By Diogenes ( articles ) | Apr 25, 2003
The Archbishop of St. Andrews-Edinburgh, M. Rev. Keith O'Brien, writes to his clergy, seconding the opinion that "we seem to having now a second opportunity for putting into effect the teachings of the Second Vatican Council" but mentioning "two problems about which I am intensely concerned."
The first is a certain cynicism on the part of both some lay people and priests. There are some who want to go back to the old ways; who might say we have tried it all before; who want to contract out; people who ask for Mass when it always was and where it always was; and priests who are not willing to encourage their people to grow into this new way of being Church.
A curious appraisal. I can think of several explanations for the reluctance of Catholics to grow into a "new way of being Church," but cynicism is not among them.
I would add that perhaps the worst enemy in our Church at this present time is those who engage in "friendly fire."
Do you think Archbishop O'Brien is alluding to feminists or gay-rights activists or partisans of contraception agitating within Catholic ecclesial structures?
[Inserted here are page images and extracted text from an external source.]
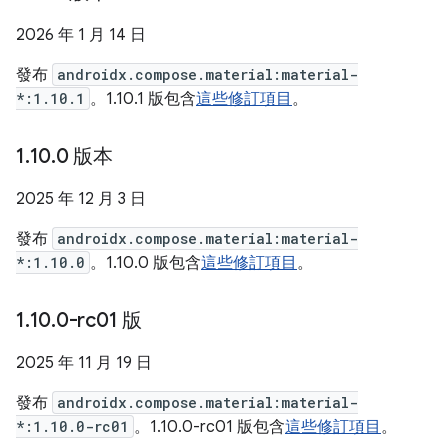
2026 年 1 月 14 日
發布
androidx.compose.material:material-
*:1.10.1
。1.10.1 版包含
這些修訂項目
。
1
.
10
.
0 版本
2025 年 12 月 3 日
發布
androidx.compose.material:material-
*:1.10.0
。1.10.0 版包含
這些修訂項目
。
1
.
10
.
0-rc01 版
2025 年 11 月 19 日
發布
androidx.compose.material:material-
*:1.10.0-rc01
。1.10.0-rc01 版包含
這些修訂項目
。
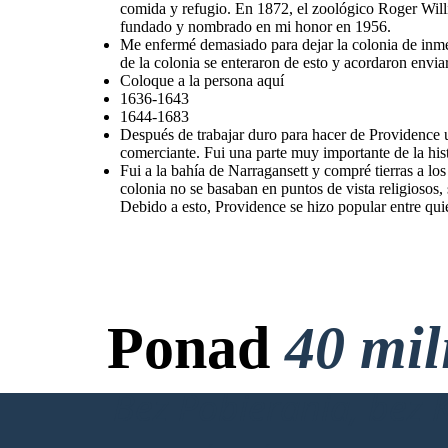
comida y refugio. En 1872, el zoológico Roger Will
fundado y nombrado en mi honor en 1956.
Me enfermé demasiado para dejar la colonia de inmed
de la colonia se enteraron de esto y acordaron enviar
Coloque a la persona aquí
1636-1643
1644-1683
Después de trabajar duro para hacer de Providence un
comerciante. Fui una parte muy importante de la his
Fui a la bahía de Narragansett y compré tierras a l
colonia no se basaban en puntos de vista religiosos, 
Debido a esto, Providence se hizo popular entre quie
Ponad
40 mi
Bez Pobierania, bez 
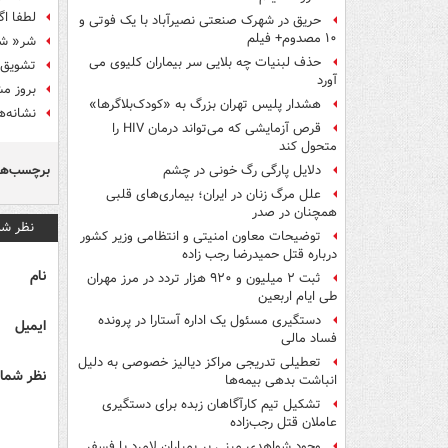
لطفا اگ
حریق در شهرک صنعتی نصیرآباد با یک فوتی و
۱۰ مصدوم+ فیلم
شر« شک
حذف لبنیات چه بلایی سر بیماران کلیوی می
‏‌تشویق
آورد
بروز م
هشدار پلیس تهران بزرگ به «کودک‌بلاگرها»
نشانه‌ه
قرص آزمایشی که می‌تواند درمان HIV را
متحول کند
برچسب‌ها
دلایل پارگی رگ خونی در چشم
علل مرگ زنان در ایران؛ بیماری‌های قلبی
همچنان در صدر
نظر شم
توضیحات معاون امنیتی و انتظامی وزیر کشور
درباره قتل حمیدرضا رجب زاده
نام
ثبت ۲ میلیون و ۹۲۰ هزار تردد در مرز مهران
طی ایام اربعین
دستگیری مسئول یک اداره آستارا در پرونده
ایمیل
فساد مالی
تعطیلی تدریجی مراکز دیالیز خصوصی به دلیل
نظر شما 
انباشت بدهی بیمه‌ها
تشکیل تیم کارآگاهان زبده برای دستگیری
عاملان قتل رجب‌زاده
وجود شواهدی مبنی بر بمباران لامرد با فسفر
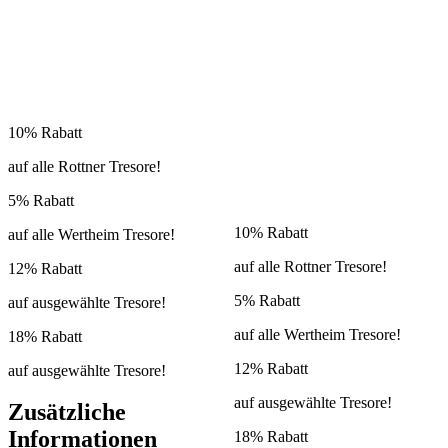
10% Rabatt
auf alle Rottner Tresore!
5% Rabatt
10% Rabatt
auf alle Wertheim Tresore!
auf alle Rottner Tresore!
12% Rabatt
5% Rabatt
auf ausgewählte Tresore!
auf alle Wertheim Tresore!
18% Rabatt
12% Rabatt
auf ausgewählte Tresore!
auf ausgewählte Tresore!
Zusätzliche
Informationen
18% Rabatt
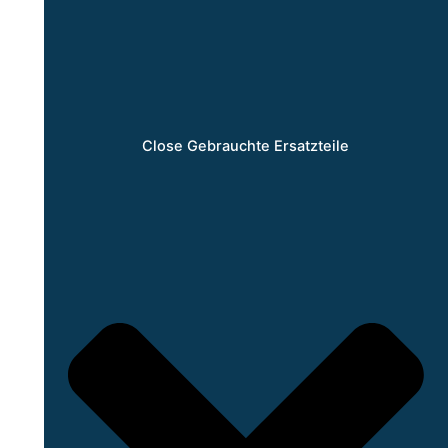
Close Gebrauchte Ersatzteile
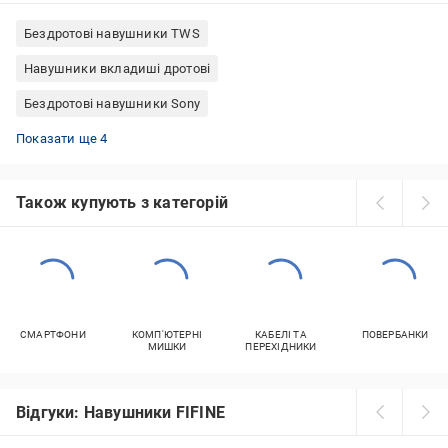
Бездротові навушники TWS
Навушники вкладиші дротові
Бездротові навушники Sony
Бездротові навушники для Android
Бездротові навушники Marshall
Дротові навушники з мікрофоном
Бездротові навушники JBL
Показати ще 4
Також купують з категорій
СМАРТФОНИ
КОМП'ЮТЕРНІ
КАБЕЛІ ТА
ПОВЕРБАНКИ
МИШКИ
ПЕРЕХІДНИКИ
Відгуки: Навушники FIFINE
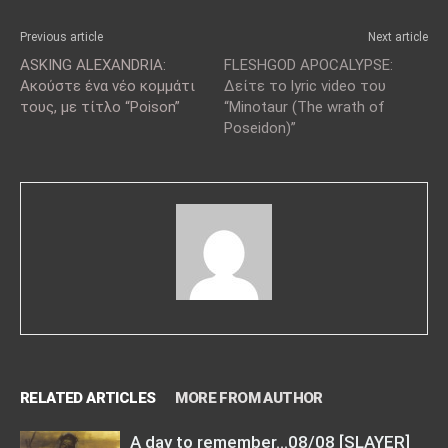
Previous article
Next article
ASKING ALEXANDRIA:
FLESHGOD APOCALYPSE:
Ακούστε ένα νέο κομμάτι
Δείτε το lyric video του
τους, με τίτλο “Poison”
“Minotaur (The wrath of
Poseidon)”
RELATED ARTICLES
MORE FROM AUTHOR
A day to remember…08/08 [SLAYER]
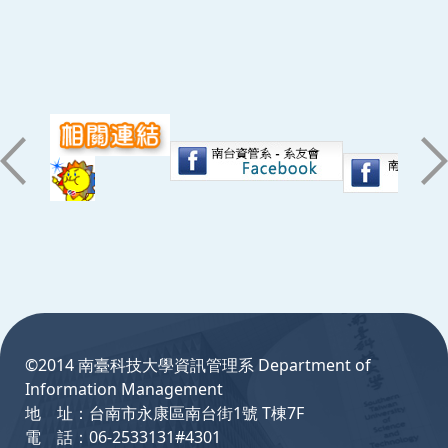
:::
©2014 南臺科技大學資訊管理系 Department of
Information Management
地 址：台南市永康區南台街1號 T棟7F
電 話：06-2533131#4301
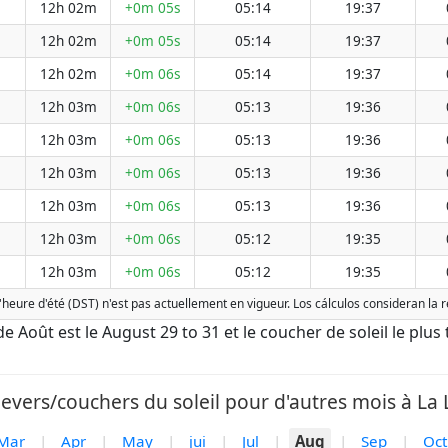
12h 02m
+0m 05s
05:14
19:37
12h 02m
+0m 05s
05:14
19:37
12h 02m
+0m 06s
05:14
19:37
12h 03m
+0m 06s
05:13
19:36
12h 03m
+0m 06s
05:13
19:36
12h 03m
+0m 06s
05:13
19:36
12h 03m
+0m 06s
05:13
19:36
12h 03m
+0m 06s
05:12
19:35
12h 03m
+0m 06s
05:12
19:35
L'heure d'été (DST) n'est pas actuellement en vigueur. Los cálculos consideran la
t de Août est le August 29 to 31 et le coucher de soleil le plus
levers/couchers du soleil pour d'autres mois à La L
Mar
|
Apr
|
May
|
jui
|
Jul
|
Aug
|
Sep
|
Oct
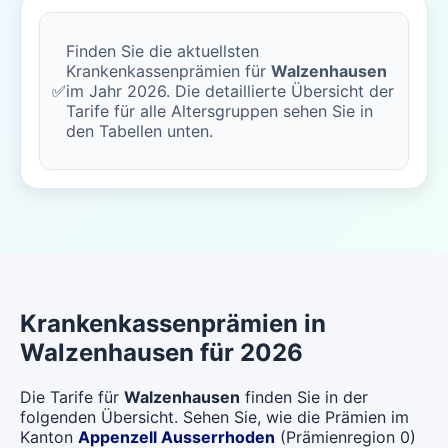
Finden Sie die aktuellsten
Krankenkassenprämien für
Walzenhausen
✅
im Jahr 2026. Die detaillierte Übersicht der
Tarife für alle Altersgruppen sehen Sie in
den Tabellen unten.
Krankenkassenprämien in
Walzenhausen für 2026
Die Tarife für
Walzenhausen
finden Sie in der
folgenden Übersicht. Sehen Sie, wie die Prämien im
Kanton
Appenzell Ausserrhoden
(Prämienregion 0)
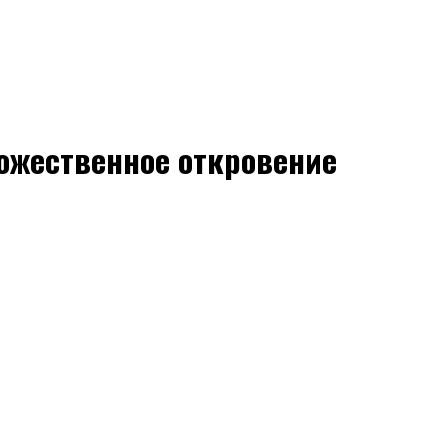
божественное откровение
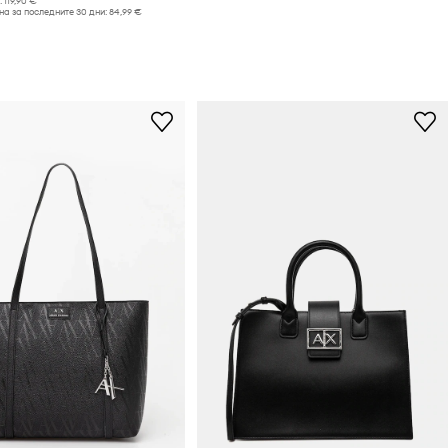
:
119,90 €
а за последните 30 дни:
84,99 €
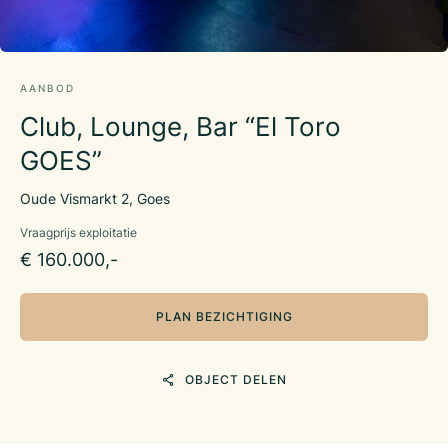
AANBOD
Club, Lounge, Bar “El Toro
GOES”
Oude Vismarkt 2, Goes
Vraagprijs exploitatie
€ 160.000,-
PLAN BEZICHTIGING
OBJECT DELEN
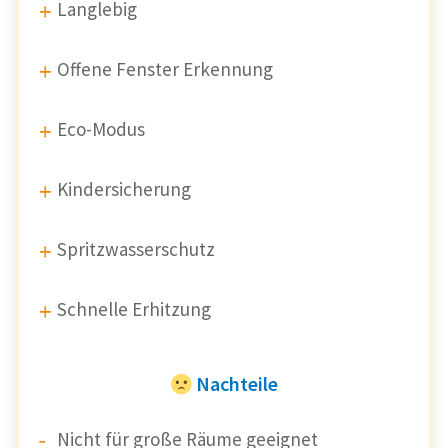
Langlebig
Offene Fenster Erkennung
Eco-Modus
Kindersicherung
Spritzwasserschutz
Schnelle Erhitzung
Nachteile
Nicht für große Räume geeignet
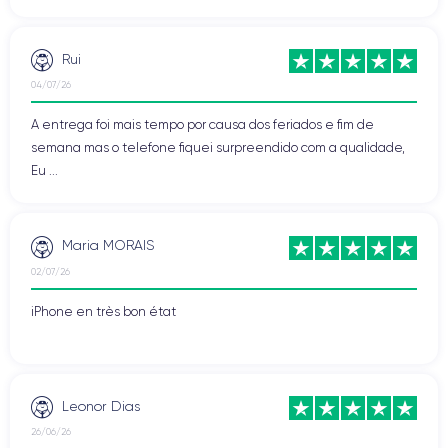
Rui
04/07/26
A entrega foi mais tempo por causa dos feriados e fim de
semana mas o telefone fiquei surpreendido com a qualidade,
Eu ...
Maria MORAIS
02/07/26
iPhone en très bon état
Leonor Dias
26/06/26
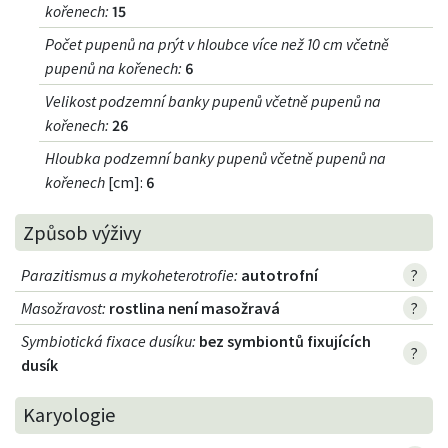
kořenech
:
15
Počet pupenů na prýt v hloubce více než 10 cm včetně
pupenů na kořenech
:
6
Velikost podzemní banky pupenů včetně pupenů na
kořenech
:
26
Hloubka podzemní banky pupenů včetně pupenů na
kořenech
[cm]:
6
Způsob výživy
Parazitismus a mykoheterotrofie
:
autotrofní
?
Masožravost
:
rostlina není masožravá
?
Symbiotická fixace dusíku
:
bez symbiontů fixujících
?
dusík
Karyologie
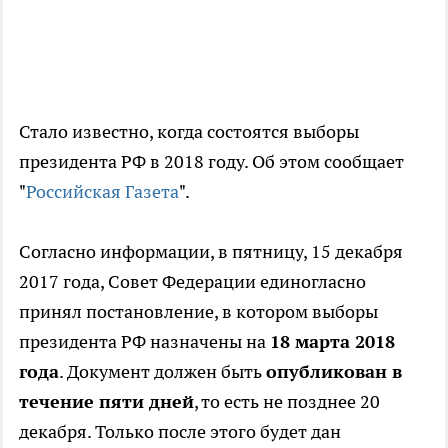
Стало известно, когда состоятся выборы
президента РФ в 2018 году. Об этом сообщает
"
Российская Газета
".
Согласно информации, в пятницу, 15 декабря
2017 года, Совет Федерации единогласно
принял постановление, в котором выборы
президента РФ назначены на
18 марта 2018
года
. Документ должен быть
опубликован в
течение пяти дней
, то есть не позднее 20
декабря. Только после этого будет дан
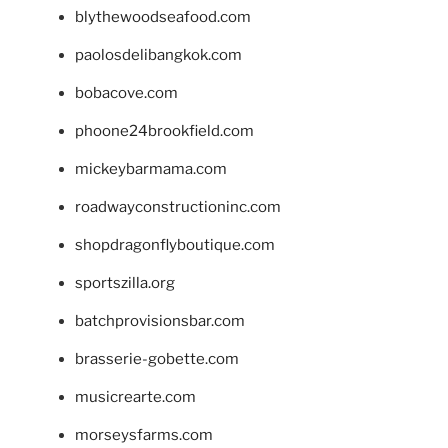
blythewoodseafood.com
paolosdelibangkok.com
bobacove.com
phoone24brookfield.com
mickeybarmama.com
roadwayconstructioninc.com
shopdragonflyboutique.com
sportszilla.org
batchprovisionsbar.com
brasserie-gobette.com
musicrearte.com
morseysfarms.com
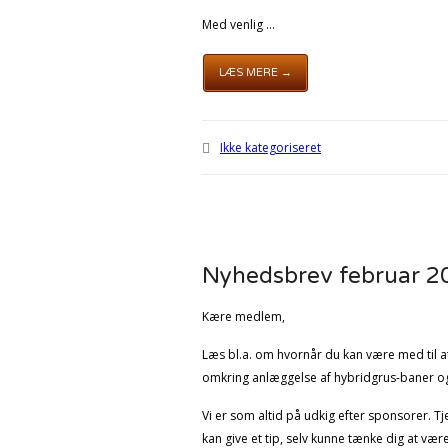
Med venlig ...
LÆS MERE →
Ikke kategoriseret
Nyhedsbrev februar 2
Kære medlem,
Læs bl.a. om hvornår du kan være med til a
omkring anlæggelse af hybridgrus-baner og
Vi er som altid på udkig efter sponsorer. Tj
kan give et tip, selv kunne tænke dig at være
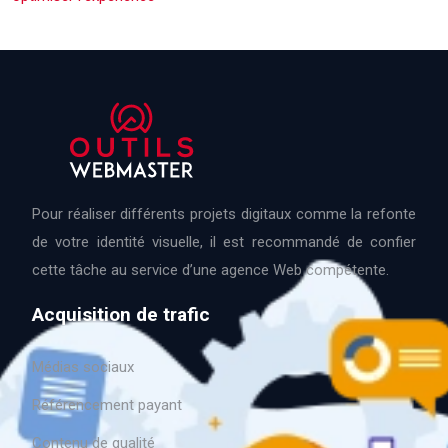
Pour réaliser différents projets digitaux comme la refonte
de votre identité visuelle, il est recommandé de confier
cette tâche au service d’une agence Web compétente.
Acquisition de trafic
Médias sociaux
Référencement payant
Contenu de qualité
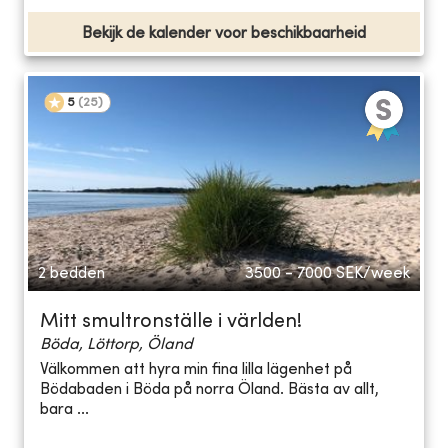
Bekijk de kalender voor beschikbaarheid
5
(
25
)
2 bedden
3500 - 7000
SEK/week
Mitt smultronställe i världen!
Böda, Löttorp, Öland
Välkommen att hyra min fina lilla lägenhet på
Bödabaden i Böda på norra Öland. Bästa av allt,
bara ...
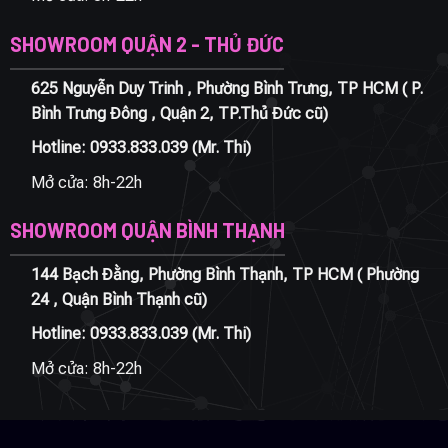
SHOWROOM QUẬN 2 - THỦ ĐỨC
625 Nguyễn Duy Trinh , Phường Bình Trưng, TP HCM ( P.
Bình Trưng Đông , Quận 2, TP.Thủ Đức cũ)
Hotline:
0933.833.039
(Mr. Thi)
Mở cửa: 8h-22h
SHOWROOM QUẬN BÌNH THẠNH
144 Bạch Đằng, Phường Bình Thạnh, TP HCM ( Phường
24 , Quận Bình Thạnh cũ)
Hotline:
0933.833.039
(Mr. Thi)
Mở cửa: 8h-22h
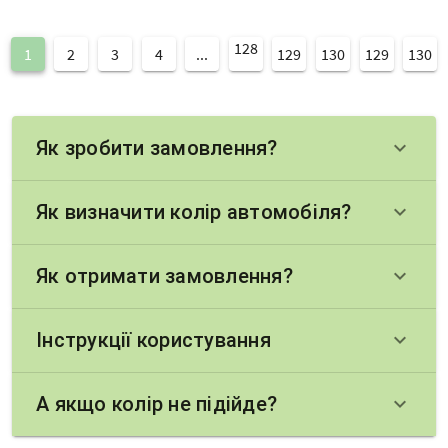
128
1
2
3
4
...
129
130
129
130
Як зробити замовлення?
keyboard_arrow_down
Як визначити колір автомобіля?
keyboard_arrow_down
Як отримати замовлення?
keyboard_arrow_down
Інструкції користування
keyboard_arrow_down
А якщо колір не підійде?
keyboard_arrow_down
Neither do I.
As the late Cardinal Basil Hume once wrote: "I believe that as a bishop, I have to try to lead people from where they are to where they never dreamed they might go."
What nonsense is this? Show us any text -- biblical or magisterial -- that teaches that a bishop has the ability, much less the duty, to discern the future commitments of the faithful. It would less alarming if, in the manner of Newman, the Archbishop were pointing to organic and minutely-studied developments necessary to preserve the Curch's deposit of faith and tradition of prayer. But no, the laity are to be led "where they never dreamed they might go."
The letter also says, "during the year there were no ordinations to the priesthood for our Archdiocese."